== The data

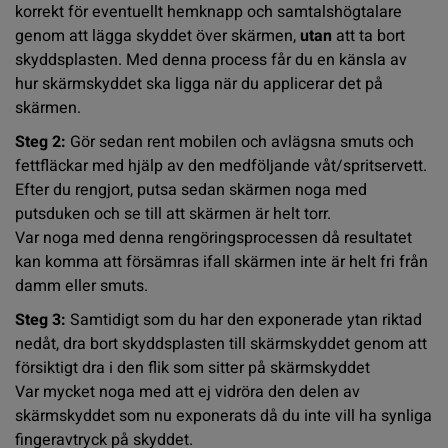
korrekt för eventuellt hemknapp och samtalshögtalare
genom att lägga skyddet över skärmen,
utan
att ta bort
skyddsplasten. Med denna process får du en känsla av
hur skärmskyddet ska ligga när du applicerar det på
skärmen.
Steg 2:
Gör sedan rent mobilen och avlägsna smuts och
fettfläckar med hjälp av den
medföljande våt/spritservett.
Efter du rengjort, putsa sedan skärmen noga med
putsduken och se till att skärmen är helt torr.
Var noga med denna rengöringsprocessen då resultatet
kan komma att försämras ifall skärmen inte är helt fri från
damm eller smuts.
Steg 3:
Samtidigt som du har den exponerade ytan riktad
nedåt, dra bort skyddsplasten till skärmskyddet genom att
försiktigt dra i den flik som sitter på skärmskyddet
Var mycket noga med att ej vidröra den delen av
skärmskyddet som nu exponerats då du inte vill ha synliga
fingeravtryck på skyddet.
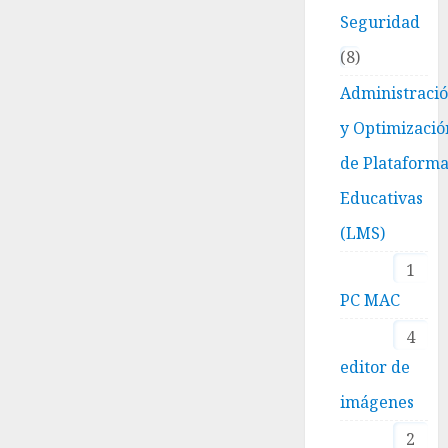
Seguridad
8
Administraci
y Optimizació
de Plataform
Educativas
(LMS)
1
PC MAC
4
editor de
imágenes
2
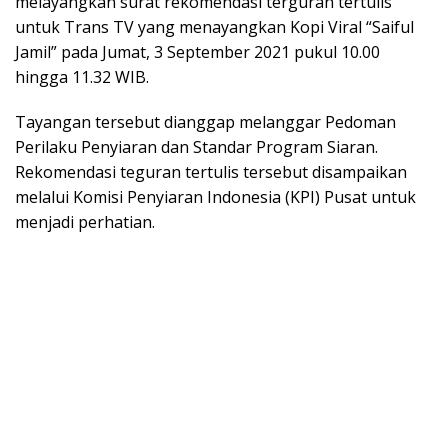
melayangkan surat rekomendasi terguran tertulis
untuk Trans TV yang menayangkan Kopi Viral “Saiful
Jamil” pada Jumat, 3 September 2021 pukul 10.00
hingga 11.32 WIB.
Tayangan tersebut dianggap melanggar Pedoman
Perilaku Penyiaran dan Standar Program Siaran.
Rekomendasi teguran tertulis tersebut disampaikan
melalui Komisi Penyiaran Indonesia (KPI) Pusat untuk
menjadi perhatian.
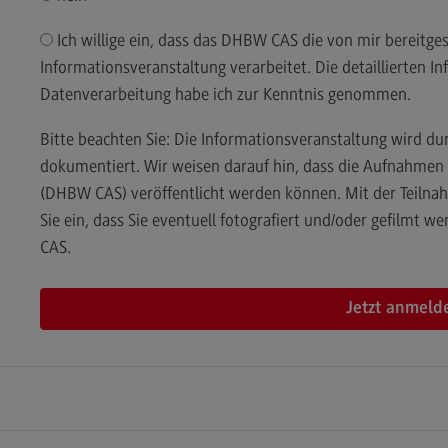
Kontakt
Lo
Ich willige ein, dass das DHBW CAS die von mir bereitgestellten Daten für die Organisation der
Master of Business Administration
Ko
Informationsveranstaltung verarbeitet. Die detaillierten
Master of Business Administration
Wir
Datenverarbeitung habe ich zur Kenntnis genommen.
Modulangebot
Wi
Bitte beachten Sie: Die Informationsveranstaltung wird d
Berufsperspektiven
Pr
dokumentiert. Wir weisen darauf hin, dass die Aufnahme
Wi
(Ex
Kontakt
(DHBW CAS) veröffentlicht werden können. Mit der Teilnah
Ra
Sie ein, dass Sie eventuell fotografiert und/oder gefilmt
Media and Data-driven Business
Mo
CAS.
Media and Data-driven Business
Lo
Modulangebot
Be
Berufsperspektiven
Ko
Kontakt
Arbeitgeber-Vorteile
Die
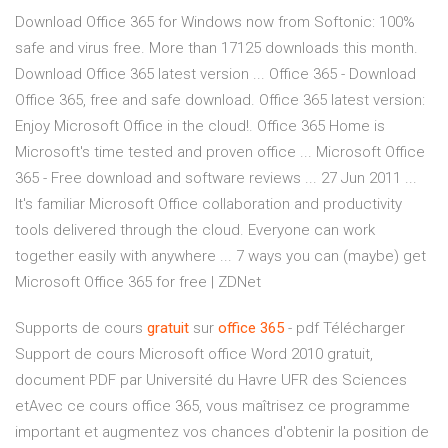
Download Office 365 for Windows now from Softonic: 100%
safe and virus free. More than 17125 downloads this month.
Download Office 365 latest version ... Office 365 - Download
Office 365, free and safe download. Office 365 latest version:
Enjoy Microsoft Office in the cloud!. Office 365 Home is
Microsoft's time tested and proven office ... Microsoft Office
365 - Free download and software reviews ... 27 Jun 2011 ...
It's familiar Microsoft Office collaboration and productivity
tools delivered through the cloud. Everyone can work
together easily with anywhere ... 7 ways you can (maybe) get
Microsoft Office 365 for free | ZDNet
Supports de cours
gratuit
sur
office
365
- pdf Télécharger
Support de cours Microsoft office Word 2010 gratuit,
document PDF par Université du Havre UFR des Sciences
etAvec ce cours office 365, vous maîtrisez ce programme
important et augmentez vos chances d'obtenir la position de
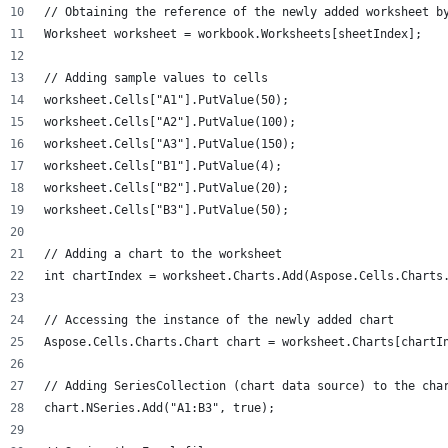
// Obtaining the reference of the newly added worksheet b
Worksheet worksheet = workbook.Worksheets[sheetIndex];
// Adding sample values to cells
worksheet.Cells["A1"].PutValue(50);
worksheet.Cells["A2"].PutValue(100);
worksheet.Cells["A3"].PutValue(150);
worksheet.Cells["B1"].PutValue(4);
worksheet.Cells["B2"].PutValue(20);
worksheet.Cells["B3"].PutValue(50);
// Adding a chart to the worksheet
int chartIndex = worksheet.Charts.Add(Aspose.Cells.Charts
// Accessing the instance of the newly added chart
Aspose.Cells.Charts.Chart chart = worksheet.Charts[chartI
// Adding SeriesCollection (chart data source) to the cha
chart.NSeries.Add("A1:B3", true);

====

**What you are asked to do**
In the copy, keep every line of the data above exactly and drop each picture.

**Solution to this task**
korrekt för eventuellt hemknapp och samtalshögtalare
genom att lägga skyddet över skärmen,
utan
att ta bort
skyddsplasten. Med denna process får du en känsla av
hur skärmskyddet ska ligga när du applicerar det på
skärmen.
Steg 2:
Gör sedan rent mobilen och avlägsna smuts och
fettfläckar med hjälp av den
medföljande våt/spritservett.
Efter du rengjort, putsa sedan skärmen noga med
putsduken och se till att skärmen är helt torr.
Var noga med denna rengöringsprocessen då resultatet
kan komma att försämras ifall skärmen inte är helt fri från
damm eller smuts.
Steg 3:
Samtidigt som du har den exponerade ytan riktad
nedåt, dra bort skyddsplasten till skärmskyddet genom att
försiktigt dra i den flik som sitter på skärmskyddet
Var mycket noga med att ej vidröra den delen av
skärmskyddet som nu exponerats då du inte vill ha synliga
fingeravtryck på skyddet.
Seguridad
8
Administraci
y Optimizació
de Plataform
Educativas
(LMS)
1
PC MAC
4
editor de
imágenes
2
melayangkan surat rekomendasi terguran tertulis
untuk Trans TV yang menayangkan Kopi Viral “Saiful
Jamil” pada Jumat, 3 September 2021 pukul 10.00
hingga 11.32 WIB.
Tayangan tersebut dianggap melanggar Pedoman
Perilaku Penyiaran dan Standar Program Siaran.
Rekomendasi teguran tertulis tersebut disampaikan
melalui Komisi Penyiaran Indonesia (KPI) Pusat untuk
menjadi perhatian.
Kontakt
Lo
Ich willige ein, dass das DHBW CAS die von mir bereitgestellten Daten für die Organisation der
Master of Business Administration
Ko
Informationsveranstaltung verarbeitet. Die detaillierten
Master of Business Administration
Wir
Datenverarbeitung habe ich zur Kenntnis genommen.
Modulangebot
Wi
Bitte beachten Sie: Die Informationsveranstaltung wird d
Berufsperspektiven
Pr
dokumentiert. Wir weisen darauf hin, dass die Aufnahme
Wi
(Ex
Kontakt
(DHBW CAS) veröffentlicht werden können. Mit der Teilnah
Ra
Sie ein, dass Sie eventuell fotografiert und/oder gefilmt
Media and Data-driven Business
Mo
CAS.
Media and Data-driven Business
Lo
Modulangebot
Be
Berufsperspektiven
Ko
Kontakt
Arbeitgeber-Vorteile
Die
Download Office 365 for Windows now from Softonic: 100%
safe and virus free. More than 17125 downloads this month.
Download Office 365 latest version ... Office 365 - Download
Office 365, free and safe download. Office 365 latest version:
Enjoy Microsoft Office in the cloud!. Office 365 Home is
Microsoft's time tested and proven office ... Microsoft Office
365 - Free download and software reviews ... 27 Jun 2011 ...
It's familiar Microsoft Office collaboration and productivity
tools delivered through the cloud. Everyone can work
together easily with anywhere ... 7 ways you can (maybe) get
Microsoft Office 365 for free | ZDNet
Supports de cours
gratuit
sur
office
365
- pdf Télécharger
Support de cours Microsoft office Word 2010 gratuit,
document PDF par Université du Havre UFR des Sciences
etAvec ce cours office 365, vous maîtrisez ce programme
important et augmentez vos chances d'obtenir la position de
// Obtaining the reference of the newly added worksheet b
Worksheet worksheet = workbook.Worksheets[sheetIndex];
// Adding sample values to cells
worksheet.Cells["A1"].PutValue(50);
worksheet.Cells["A2"].PutValue(100);
worksheet.Cells["A3"].PutValue(150);
worksheet.Cells["B1"].PutValue(4);
worksheet.Cells["B2"].PutValue(20);
worksheet.Cells["B3"].PutValue(50);
// Adding a chart to the worksheet
int chartIndex = worksheet.Charts.Add(Aspose.Cells.Charts
// Accessing the instance of the newly added chart
Aspose.Cells.Charts.Chart chart = worksheet.Charts[chartI
// Adding SeriesCollection (chart data source) to the cha
chart.NSeries.Add("A1:B3", true);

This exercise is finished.